La très véridique histoire du colonel Ortho (299)


Sibylle se réveille.
- Viens par ici, Socrate, plus près de moi, afin qu'en me touchant tu me communiques les sages pensées qui te sont venues en me voyant; car je tiens pour certain que tu as trouvé ce que tu désirais, sans quoi tu ne serais pas revenu vers moi.»
Alors je me suis assis près d'elle et lui dit:
« Il serait à souhaiter, Sibylle, que la sagesse fût quelque chose qui pût couler d'une femme qui en est pleine dans un homme qui en est vide par l'effet d'un contact mutuel, comme l'eau passe, par l'intermédiaire de l'éponge, de la coupe pleine dans la coupe vide. S'il en est ainsi de la sagesse, je ne saurais trop priser la faveur de m'allonger à tes côtés et de croître en tous sens; car je me flatte que ton généreuse, ton abondante sagesse va passer de toi en moi et me remplir, que je puisse te remplir à mon tour; car pour la mienne, autrefois défaillante et semblable à un rêve s'est réveillée à la vue de tes visions. Après avoir reçu de ta jeunesse le cadeau et jeté tant de lumière, mon coeur et mon corps se réveillent devant ce que tu me révèle avec tant d'éclat...
- Encore et toujours le pouvoir de l'éloquence, aboya Platon.
- C'est calomnies, répondit Socrate et cela me surprend, c'est lui qui t'a averti de te bien tenir sur tes gardes. Garde-toi de lui qui sait si bien apparaître et mieux encore disparaître !
- De qui parles-tu ?
- De celui qui ne peut être séduit. Du maître de l'illusion qui pour n'étre pas séduit se pare des épais et mouvants rideaux du mensonge. Car de n'avoir pas craint la honte du démenti que je vais lui donner tout à l'heure, en lui faisant voir que je ne suis point du tout éloquent, ni impuissant, voilà le comble de l'impudence, à moins qu'il n'appelle éloquent celui qui ne fait que refléter la vérité.

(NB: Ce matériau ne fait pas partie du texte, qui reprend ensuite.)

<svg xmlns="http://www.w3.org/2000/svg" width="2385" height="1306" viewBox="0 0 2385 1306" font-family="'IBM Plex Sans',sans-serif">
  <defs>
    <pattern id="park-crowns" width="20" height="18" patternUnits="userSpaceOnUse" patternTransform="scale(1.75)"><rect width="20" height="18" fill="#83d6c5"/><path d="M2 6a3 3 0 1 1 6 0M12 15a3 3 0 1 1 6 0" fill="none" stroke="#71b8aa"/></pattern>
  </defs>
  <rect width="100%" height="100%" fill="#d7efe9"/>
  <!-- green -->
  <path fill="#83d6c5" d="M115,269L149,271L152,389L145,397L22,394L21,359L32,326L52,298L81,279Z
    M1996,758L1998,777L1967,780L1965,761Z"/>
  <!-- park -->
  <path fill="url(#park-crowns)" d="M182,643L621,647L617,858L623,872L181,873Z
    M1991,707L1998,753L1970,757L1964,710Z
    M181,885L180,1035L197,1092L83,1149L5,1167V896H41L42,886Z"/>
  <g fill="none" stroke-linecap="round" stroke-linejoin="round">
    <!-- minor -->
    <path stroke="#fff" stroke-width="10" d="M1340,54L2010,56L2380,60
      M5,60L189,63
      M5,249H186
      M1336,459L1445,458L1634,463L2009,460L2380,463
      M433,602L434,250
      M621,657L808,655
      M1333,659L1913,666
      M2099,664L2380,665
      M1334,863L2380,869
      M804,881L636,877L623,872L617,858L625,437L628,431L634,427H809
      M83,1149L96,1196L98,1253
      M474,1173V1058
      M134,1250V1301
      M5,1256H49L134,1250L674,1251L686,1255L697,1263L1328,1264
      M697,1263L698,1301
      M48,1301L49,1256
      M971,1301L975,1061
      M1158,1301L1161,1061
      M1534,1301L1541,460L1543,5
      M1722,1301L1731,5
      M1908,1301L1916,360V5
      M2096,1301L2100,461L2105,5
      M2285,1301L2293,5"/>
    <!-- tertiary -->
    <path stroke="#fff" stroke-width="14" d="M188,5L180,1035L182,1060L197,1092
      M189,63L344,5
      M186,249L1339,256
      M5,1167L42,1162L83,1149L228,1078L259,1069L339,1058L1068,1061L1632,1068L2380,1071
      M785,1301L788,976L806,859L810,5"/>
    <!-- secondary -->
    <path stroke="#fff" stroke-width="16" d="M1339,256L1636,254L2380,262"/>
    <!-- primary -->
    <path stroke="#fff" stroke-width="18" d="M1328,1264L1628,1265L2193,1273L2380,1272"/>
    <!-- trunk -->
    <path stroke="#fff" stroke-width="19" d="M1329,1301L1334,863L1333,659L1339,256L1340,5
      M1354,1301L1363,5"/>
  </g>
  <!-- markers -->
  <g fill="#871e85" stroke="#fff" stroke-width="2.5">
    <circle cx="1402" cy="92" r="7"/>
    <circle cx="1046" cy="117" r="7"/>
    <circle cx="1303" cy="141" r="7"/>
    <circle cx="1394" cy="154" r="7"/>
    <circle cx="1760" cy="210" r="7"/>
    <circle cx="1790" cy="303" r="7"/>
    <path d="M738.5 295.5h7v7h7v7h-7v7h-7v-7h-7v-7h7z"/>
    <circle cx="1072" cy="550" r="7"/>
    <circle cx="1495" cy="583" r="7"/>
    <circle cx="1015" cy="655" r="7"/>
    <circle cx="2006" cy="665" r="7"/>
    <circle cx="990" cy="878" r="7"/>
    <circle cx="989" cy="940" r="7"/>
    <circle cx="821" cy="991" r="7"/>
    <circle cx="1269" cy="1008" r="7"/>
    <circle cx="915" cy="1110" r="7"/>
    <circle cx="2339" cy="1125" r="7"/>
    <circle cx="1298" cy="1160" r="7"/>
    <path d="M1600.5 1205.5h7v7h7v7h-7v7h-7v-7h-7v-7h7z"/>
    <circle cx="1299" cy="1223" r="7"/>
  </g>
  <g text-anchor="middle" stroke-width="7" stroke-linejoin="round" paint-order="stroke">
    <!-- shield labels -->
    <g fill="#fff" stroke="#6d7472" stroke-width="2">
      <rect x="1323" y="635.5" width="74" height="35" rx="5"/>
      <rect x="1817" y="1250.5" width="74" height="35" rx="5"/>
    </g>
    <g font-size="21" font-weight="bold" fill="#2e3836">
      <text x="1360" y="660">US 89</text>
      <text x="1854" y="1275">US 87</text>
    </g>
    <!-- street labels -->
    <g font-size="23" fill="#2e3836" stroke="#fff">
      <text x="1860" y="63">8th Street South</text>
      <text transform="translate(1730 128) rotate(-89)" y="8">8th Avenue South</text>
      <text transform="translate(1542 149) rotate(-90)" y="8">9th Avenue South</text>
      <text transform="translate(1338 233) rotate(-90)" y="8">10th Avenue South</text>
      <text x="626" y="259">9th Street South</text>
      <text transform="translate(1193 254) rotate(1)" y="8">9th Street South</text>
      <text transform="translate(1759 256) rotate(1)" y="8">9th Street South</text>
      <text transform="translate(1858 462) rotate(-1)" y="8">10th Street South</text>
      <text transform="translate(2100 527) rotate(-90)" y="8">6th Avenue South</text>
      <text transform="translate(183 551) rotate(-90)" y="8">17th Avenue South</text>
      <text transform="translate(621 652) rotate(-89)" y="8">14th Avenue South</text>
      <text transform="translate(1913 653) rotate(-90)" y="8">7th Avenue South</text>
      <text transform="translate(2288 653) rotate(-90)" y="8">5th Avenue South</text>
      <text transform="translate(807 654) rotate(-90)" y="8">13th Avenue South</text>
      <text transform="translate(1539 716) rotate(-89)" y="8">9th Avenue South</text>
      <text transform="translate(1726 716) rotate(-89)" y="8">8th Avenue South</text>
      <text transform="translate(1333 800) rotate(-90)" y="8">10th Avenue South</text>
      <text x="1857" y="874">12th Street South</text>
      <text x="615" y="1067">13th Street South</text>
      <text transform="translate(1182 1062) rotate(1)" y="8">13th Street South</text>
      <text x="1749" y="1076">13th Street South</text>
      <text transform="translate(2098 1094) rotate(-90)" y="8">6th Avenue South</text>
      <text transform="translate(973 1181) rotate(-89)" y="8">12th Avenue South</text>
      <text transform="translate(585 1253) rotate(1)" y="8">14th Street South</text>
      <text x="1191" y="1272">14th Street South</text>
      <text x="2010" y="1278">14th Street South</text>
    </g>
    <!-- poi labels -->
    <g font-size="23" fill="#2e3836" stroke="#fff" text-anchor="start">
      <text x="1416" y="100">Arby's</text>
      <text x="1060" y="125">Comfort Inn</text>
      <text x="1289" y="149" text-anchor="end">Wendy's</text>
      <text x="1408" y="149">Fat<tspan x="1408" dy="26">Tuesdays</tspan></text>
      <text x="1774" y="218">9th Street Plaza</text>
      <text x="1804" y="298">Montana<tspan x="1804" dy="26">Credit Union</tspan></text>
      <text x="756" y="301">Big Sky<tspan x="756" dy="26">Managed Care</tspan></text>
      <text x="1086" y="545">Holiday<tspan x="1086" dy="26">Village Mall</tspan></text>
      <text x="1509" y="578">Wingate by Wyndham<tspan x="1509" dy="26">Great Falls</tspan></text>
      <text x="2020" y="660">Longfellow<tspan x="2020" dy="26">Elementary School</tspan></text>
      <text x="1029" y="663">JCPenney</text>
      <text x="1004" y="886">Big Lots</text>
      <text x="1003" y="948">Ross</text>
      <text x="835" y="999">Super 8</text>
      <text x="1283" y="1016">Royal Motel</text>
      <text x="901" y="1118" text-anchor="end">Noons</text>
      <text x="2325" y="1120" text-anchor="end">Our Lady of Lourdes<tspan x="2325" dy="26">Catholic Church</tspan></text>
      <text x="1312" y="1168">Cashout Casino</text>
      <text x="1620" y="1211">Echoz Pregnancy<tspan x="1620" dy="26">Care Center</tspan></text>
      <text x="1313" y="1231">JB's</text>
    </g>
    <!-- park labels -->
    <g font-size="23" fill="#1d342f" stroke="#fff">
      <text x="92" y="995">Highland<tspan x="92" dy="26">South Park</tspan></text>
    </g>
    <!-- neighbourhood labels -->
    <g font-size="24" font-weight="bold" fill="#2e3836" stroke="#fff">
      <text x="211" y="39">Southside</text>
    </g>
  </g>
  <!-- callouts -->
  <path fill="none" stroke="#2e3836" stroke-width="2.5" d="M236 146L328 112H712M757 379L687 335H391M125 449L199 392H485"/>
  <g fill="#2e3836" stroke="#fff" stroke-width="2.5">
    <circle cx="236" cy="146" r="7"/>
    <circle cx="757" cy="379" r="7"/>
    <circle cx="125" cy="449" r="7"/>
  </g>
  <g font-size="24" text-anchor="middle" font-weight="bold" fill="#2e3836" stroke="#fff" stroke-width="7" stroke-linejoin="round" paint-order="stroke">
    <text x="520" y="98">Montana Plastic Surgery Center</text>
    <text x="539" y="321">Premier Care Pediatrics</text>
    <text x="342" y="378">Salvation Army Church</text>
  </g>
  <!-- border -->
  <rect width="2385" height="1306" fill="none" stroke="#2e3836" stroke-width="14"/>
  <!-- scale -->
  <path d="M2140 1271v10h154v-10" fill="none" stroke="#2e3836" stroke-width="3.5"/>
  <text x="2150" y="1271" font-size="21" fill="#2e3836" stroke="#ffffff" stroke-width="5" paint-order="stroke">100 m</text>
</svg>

La très véridique histoire du colonel Ortho (298)


"Je vois aussi un prisonnier blessé..."
J'étais aveuglé et alerté de tant de clarté, son corps se soulevait en d'incessantes cambrures indécentes. Je ne voyais que le lien nécessaire entre la littéraire beauté de ses mots et le corps alangui qui me réclamait secours... Je me penchais vers elle, lorsque tu es arrivé férocement...

La très véridique histoire du colonel Ortho (297)


Elle parlait de soldats qui l'encerclaient. J'avais cru qu'elle parlait de mes mains qui, je le croyais, montaient à l'assaut de la citadelle...
- Laisse tes mains tranquilles et raconte ce qu'elle a dit et non ce que tu voulais entendre !
"Je vois une armée de pantins qui a envahi les îles alentours. Ils nous observent et n'attendent que l'ordre de leur monarque pour attaquer."
Telle avait été très exactement ce qu'elle avait dit.

La très véridique histoire du colonel Ortho (296)


Quand la taille des deux protagonistes fut revenue à des dimensions acceptables, ils se mirent à parler.
- Que t'a-t-elle dit au juste ?
Je lui répondis que je n'avais pas tout compris, que c'était là, certainement une des causes de mon emportement...
- Ce n'est pas ce qui nous intéresse ! coupa mon chien qui s'étirait.
Le contraste entre cette clarté d'esprit et sa nonchalante décontraction me fascinait.
- Ce qui compte ce sont les faits....
Je rougis d'autant plus que la part de honte et la part de plaisir y contribuaient à parts égales...
- Rappelle-toi sans réfléchir à ce tu as fait, tout ce qu'elle a dit peut avoir de l'importance !
Son exigence porta ses fruits. Je me rappelais ...

samedi 27 janvier 2007

La très véridique histoire du colonel Ortho (295)


L'intervention courageuse et surprenante, ainsi que la métamorphose saisissante de Platon la sauva des ultimes outrages. Il en fut de même pour son secret statut.
- Espèce de .... Te rends-tu comptes de ce que tu allais faire ?

La très véridique histoire du colonel Ortho (294)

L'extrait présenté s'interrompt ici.